Was genau verbirgt sich denn hinter dem Begriff Mediation?

Ziel eines Mediationsverfahrens ist es, dass die Konfliktparteien mit der Untersützung eines neutralen Vermittlers fähig werden, eigenverantwortlich eine Lösung für ihren Konflikt zu erarbeiten. Angestrebt wird eine Lösung, die für alle Konfliktparteien gewinnbringend ist.

Welche anderen Konfliktlösungsverfahren gibt es und welchen Vorteil kann die Mediation als Strategie zur Konfliktlösung bieten?

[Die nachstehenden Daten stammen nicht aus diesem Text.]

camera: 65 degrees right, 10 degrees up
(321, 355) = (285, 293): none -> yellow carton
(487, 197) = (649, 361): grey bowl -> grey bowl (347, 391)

Erinnern wir uns an Konfliktsituationen aus unserer Vergangenheit. Welche Möglichkeiten Konflikten zu begegnen fallen uns ein. In den meisten Fällen werden die nachfolgenden Konfliktlösungsstrategien genannt. Je nach persönlichem Charakter und Sozialisation kommen bestimmte Konfliktlösungsstile bevorzugt zum Ensatz.

Kampf

Nachgeben

Durchsetzen

Kompromisse schließen

Ignorieren

Konflikte auf diese Art und Weise zu lösen, hat zur Folge, dass es mindestens einen Verlierer gibt. Zumindest eine, häufig aber auch beide Parteien fühlen sich als Verlierer.  Dies wirkt sich  auch belastend auf die bestehende Beziehung aus. Treten erneut Meinungsverschiedenheiten auf, wird es zu einem noch größeren Zerwürfnis kommen. Die persönliche Beziehung wird immer schlechter, es folgen Rachegedanken und der Focus wird auf das Fehlverhalten der anderen Konfliktpartei gelegt. Wir nehmen verstärkt die Fehler des anderen wahr. Wir beginnen das Verhalten des anderen immer als Angriff gegen uns zu deuten.  Unser eigenes Verhalten wird nur noch durch das Verhalten des Gegners begründet. Eine entsteht eine  Konfliktspriale,  aus der wir nicht mehr heraus kommen. Unsere Wahrnehmung ist durch unsere negativen Gefühle und Gedanken gestört. Unser allgemeines Wohlbefinden verschlechtert sich. Häufig wirken sich die Folgen eines Konflikts auch auf unsere anderen Beziehung und Lebensbereiche aus.

Genau in dem Augenblick, wo es uns nicht mehr möglich ist, einen neutralen Blick auf die Situation zu finden, setzt die Mediation an.

Der Mediator unterstützt  die Konfliktparteien dabei,  wieder eine Grundlage zu erarbeitn, die es den Streitenden ermöglicht, wieder  vernünftig und sachlich miteinander zu verhandeln. Die Konfliktparteien erkennen ihre eigentlichen Interessen. Das bildet eine neue Basis, neue Perspektiven für die Lösung des Streits zu finden. Lösungen, die auf diese Weise entwickelt werden sind in der Regel für die vom Konflikt betroffenen Parteien gewinnbringend und nachhaltig.